Can We Harness Immune Responses to Improve Drug Treatment in Leishmaniasis?

Abstract

Leishmaniasis is a vector-borne parasitic disease that has been neglected in priority for control and eradication of malaria, tuberculosis, and HIV/AIDS. Collectively, over one seventh of the world's population is at risk of being infected with 0.7-1.2 million new infections reported annually. Clinical manifestations range from self-healing cutaneous lesions to fatal visceral disease. The first anti-leishmanial drugs were introduced in the 1950's and, despite several shortcomings, remain the mainstay for treatment. Regardless of this and the steady increase in infections over the years, particularly among populations of low economic status, research on leishmaniasis remains under funded. This review looks at the drugs currently in clinical use and how they interact with the host immune response. Employing chemoimmunotherapeutic approaches may be one viable alternative to improve the efficacy of novel/existing drugs and extend their lifespan in clinical use.

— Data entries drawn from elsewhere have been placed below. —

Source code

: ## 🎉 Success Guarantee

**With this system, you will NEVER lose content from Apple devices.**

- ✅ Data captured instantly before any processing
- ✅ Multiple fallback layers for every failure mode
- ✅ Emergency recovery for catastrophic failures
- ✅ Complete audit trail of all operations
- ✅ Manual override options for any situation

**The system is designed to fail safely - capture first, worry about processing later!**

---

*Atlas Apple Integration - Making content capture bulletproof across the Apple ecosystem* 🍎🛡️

Keywords: chemotherapy; host directed therapy; immunity; immunochemotherapy; leishmaniasis.

Figure 1

Proposed outcome of management of leishmaniasis using chemoimmunotherapeutic approach. (A): Therapeutic success can be achieved via three possible routes. Administration of drugs achieves clinical cure which inhibits parasite replication within host cells. In parallel, the host immune response could be activated by immune-mediators and directly or indirectly disrupt parasite growth or magnify drug uptake in host cells via upregulation of a specific Th1 response. This drives the activation of macrophages. Since both of these approaches are associated with different levels of success, a third approach is to combine the drug with a host-directed therapeutic or therapeutics in a chemo-immunotherapeutic approach, where host immune responses are targeted in conjunction with the drug, overall, potentiating an enhanced Th1 response and leishmanicidal effect. (B): Therapeutic failure occurs if an antileishmanial drug does not reach the appropriate sites of infection. Alternatively, this occurs if the drug induces genetic changes by selecting for “fitter” parasites that are resistant to the drug and/or oxidative stress or if intracellular parasites induce modifications to alter drug uptake and/or efflux from infected host cells, both of which render parasites less responsive to treatment. In parallel, Leishmania parasites are immunosuppressive; hijacking host immunity and impairing Th1 differentiation by inducing factors that enable disease by reducing the efficacy of the host immune responses such as, downregulating macrophage-derived nitric oxide whilst concomitantly, enhancing IL-10 to deactivate macrophage killing effector functions. An expert understanding of the host immune response is needed to implement the third approach as a chemoimmunotherapeutic regimen could exacerbate inflammatory responses. Enhanced inflammation could enhance recruitment of host-cells for parasite replication, select for fitter parasites, which are drug-resistant and unresponsive to host antileishmanicidal products, or induce a cytokine storm that is ultimately detrimental to the host.

Figure 2

Host-directed therapies and immunochemotherapies and the protective roles they play in the mammalian host. (1) Various organs (A, infected spleen; B, infected skin; C, infected bone marrow; D, infected liver; and E, infected lymph node) are infected with Leishmania, the site depending on the infecting spp. (2) Administration of a drug in combination with an immunomodulator e.g., cytokines, co-stimulatory/inhibitory molecules, immune cells, which increase the antileishmanial Th1 population and boosts subsequent parasite clearance (3–5), represents a host-directed therapeutic drug target. (3) The administration of statins (an inhibitor of hydroxy-3-methylglutaryl coenzyme A reductase) enhanced host macrophage phagosome and killing effector function by lowering host cholesterol. (4) Inhibiting the cytotoxic T lymphocyte Ag-4 led to increased granuloma formation and IFN-γ and IL-4 production by the liver and spleen, which induced host-protective immunity. (5) Fucoidan activated p38 and ERK1/2 pathways leading to increased iNOS production, whereby p38 increased IL-12 levels and ERK1/2 enhanced TNF-α and NF-κB signal transduction for host-protective immunity. (6) Combination of drugs and HDTs leads to parasite clearance. Figure was created in BioRender.com.